博客 / 詳情

返回

opentelemetry全鏈路初探--埋點與jaeger

前言

某天一位業務研發老哥跑來諮詢

  • 研發老哥:我的服務出現了504,但是不太清楚是哪個環節報錯,每次請求需要訪問4個微服務、2個數據庫、1個redis、1個消息隊列。。。
  • 苦逼運維:停停停,不要再説了,目前不支持鏈路追蹤,只能手動幫你一個服務一個服務的排查了
  • 先請老哥大概描述了一下業務邏輯以及訪問方式,10分鐘過去了。再逐級排查每個服務以及對應訪問的資源層,終於在半小時之後完成了故障定位。。。

這效率也太低了,於是,關於鏈路建設項目提上了議程,目標只有一個,快速定位問題,提高穩定性。而鏈路建設,OpenTelemetry是目前行業熱點,那本運維就來研究研究

環境準備

組件 版本
操作系統 Ubuntu 22.04.4 LTS
opentelemetry-sdk 1.35.0

安裝

首先先簡單説一下OpenTelemetry的數據採集流程,然後先跑起來再去討論細節

  • OpenTelemetry就是在代碼中埋入採集點進行數據採集,opentelemetry-sdk
  • 再通過固定的協議將數據上傳至某個地方進行數據展示,jaeger UI

安裝OpenTelemetry-sdk

pip3 install opentelemetry-sdk opentelemetry-exporter-otlp opentelemetry-api

安裝數據展示jaeger UI

docker pull docker.m.daocloud.io/jaegertracing/all-in-one:latest

docker run -d --name jaeger \
  -e COLLECTOR_OTLP_ENABLED=true \
  -p 16686:16686 \
  -p 4317:4317 \
  -p 4318:4318 \
  docker.m.daocloud.io/jaegertracing/all-in-one:latest

docker啓動之後訪問:http://127.0.0.1:16686

watermarked-first_1.png

第一個例子

web服務

首先先準備一個web服務,這裏我們用tornado來實現,安裝tornado:pip3 install tornado

import tornado.httpserver as httpserver
import tornado.web
from tornado.ioloop import IOLoop


class TestFlow(tornado.web.RequestHandler):
    def get(self):
        self.finish('hello world')


def applications():
    urls = []
    urls.append([r'/', TestFlow])
    return tornado.web.Application(urls)

def main():
    app = applications()
    server = httpserver.HTTPServer(app)
    server.bind(10000, '0.0.0.0')
    server.start(1)
    IOLoop.current().start()


if __name__ == "__main__":
    try:
        main()
    except KeyboardInterrupt as e:
        IOLoop.current().stop()
    finally:
        IOLoop.current().close()

---

請一字不差地引用原文，從「server.bind(10000, '0.0.0.0')」起，一直到「IOLoop.current().close()」為止。 這些資料取自另一個來源。

— 提供資料 —

---

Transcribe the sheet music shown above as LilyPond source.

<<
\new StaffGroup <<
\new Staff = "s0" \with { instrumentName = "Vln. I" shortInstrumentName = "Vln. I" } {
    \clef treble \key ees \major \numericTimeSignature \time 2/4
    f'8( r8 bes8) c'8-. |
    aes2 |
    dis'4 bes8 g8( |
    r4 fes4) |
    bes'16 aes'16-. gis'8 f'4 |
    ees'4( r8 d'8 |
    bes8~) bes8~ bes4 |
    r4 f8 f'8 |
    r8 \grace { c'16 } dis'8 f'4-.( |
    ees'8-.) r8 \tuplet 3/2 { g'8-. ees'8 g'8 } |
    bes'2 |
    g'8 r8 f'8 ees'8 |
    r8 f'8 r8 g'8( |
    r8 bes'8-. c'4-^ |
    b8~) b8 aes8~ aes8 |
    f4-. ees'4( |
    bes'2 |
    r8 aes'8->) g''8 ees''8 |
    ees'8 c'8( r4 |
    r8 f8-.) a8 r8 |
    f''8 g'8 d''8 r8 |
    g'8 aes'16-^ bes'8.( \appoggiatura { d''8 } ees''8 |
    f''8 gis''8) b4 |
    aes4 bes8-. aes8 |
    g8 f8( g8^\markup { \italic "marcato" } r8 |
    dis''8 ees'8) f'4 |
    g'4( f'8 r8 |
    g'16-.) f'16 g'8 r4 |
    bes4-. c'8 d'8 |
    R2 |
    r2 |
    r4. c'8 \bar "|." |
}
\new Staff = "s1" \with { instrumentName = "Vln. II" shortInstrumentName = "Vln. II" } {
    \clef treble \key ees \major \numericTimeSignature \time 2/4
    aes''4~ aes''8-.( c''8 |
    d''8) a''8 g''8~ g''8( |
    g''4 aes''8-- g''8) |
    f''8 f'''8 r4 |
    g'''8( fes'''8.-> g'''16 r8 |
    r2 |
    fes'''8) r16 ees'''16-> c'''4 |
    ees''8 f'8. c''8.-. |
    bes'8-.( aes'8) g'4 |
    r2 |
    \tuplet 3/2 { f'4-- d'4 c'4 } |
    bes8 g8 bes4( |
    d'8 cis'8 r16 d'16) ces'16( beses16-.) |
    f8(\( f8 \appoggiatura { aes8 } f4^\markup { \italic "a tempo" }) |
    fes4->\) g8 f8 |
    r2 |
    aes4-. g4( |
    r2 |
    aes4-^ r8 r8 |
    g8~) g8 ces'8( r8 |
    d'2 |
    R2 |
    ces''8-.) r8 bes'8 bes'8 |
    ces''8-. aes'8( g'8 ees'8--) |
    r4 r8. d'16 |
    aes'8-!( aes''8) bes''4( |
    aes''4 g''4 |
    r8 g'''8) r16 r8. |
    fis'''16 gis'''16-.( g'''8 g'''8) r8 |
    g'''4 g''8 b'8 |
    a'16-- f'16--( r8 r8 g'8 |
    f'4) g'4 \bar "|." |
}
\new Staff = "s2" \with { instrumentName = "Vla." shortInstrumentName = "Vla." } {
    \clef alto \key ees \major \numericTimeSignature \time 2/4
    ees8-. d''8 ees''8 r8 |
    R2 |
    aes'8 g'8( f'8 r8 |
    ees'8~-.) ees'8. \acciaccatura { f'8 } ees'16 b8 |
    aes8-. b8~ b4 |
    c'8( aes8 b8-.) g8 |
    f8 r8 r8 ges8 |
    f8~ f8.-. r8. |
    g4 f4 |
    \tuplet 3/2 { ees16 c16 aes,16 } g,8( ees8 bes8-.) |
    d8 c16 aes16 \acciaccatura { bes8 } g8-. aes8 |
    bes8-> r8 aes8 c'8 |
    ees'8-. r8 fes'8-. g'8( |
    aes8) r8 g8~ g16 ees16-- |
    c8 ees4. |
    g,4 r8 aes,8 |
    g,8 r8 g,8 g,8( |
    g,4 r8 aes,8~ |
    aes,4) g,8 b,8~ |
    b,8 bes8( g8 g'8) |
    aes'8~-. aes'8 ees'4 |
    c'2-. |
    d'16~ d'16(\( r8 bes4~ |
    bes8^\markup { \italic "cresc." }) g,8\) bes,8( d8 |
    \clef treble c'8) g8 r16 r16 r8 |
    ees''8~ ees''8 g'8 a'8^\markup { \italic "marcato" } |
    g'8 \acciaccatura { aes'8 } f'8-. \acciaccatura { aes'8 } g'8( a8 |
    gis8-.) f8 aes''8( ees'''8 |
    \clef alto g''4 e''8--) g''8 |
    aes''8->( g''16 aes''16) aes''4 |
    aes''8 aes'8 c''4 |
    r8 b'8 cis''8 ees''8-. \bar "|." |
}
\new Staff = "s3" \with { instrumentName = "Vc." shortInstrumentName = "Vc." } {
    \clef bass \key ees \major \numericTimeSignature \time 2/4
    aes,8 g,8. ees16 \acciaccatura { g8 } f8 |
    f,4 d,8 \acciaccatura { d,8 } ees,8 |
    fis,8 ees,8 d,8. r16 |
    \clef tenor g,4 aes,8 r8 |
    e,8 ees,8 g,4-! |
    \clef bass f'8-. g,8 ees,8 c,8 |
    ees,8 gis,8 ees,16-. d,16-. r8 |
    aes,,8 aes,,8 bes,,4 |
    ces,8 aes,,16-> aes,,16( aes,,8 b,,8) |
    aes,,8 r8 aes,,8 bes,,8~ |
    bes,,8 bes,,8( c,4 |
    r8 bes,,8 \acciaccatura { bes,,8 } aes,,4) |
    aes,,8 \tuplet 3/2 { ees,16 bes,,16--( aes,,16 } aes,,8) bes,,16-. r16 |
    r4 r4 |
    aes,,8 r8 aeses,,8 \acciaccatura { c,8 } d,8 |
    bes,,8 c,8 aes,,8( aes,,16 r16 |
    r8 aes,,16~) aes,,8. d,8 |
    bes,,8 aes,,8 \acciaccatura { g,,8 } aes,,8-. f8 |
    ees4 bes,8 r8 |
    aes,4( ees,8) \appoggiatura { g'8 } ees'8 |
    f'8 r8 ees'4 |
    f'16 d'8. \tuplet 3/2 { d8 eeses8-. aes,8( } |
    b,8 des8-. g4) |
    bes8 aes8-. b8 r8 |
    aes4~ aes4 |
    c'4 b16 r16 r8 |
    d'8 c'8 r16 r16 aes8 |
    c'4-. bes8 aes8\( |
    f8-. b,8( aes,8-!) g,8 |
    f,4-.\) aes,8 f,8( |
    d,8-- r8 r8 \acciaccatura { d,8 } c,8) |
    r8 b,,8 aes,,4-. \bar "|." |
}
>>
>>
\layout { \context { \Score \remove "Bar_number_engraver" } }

---

— 參考答案 —
server.bind(10000, '0.0.0.0')
    server.start(1)
    IOLoop.current().start()


if __name__ == "__main__":
    try:
        main()
    except KeyboardInterrupt as e:
        IOLoop.current().stop()
    finally:
        IOLoop.current().close()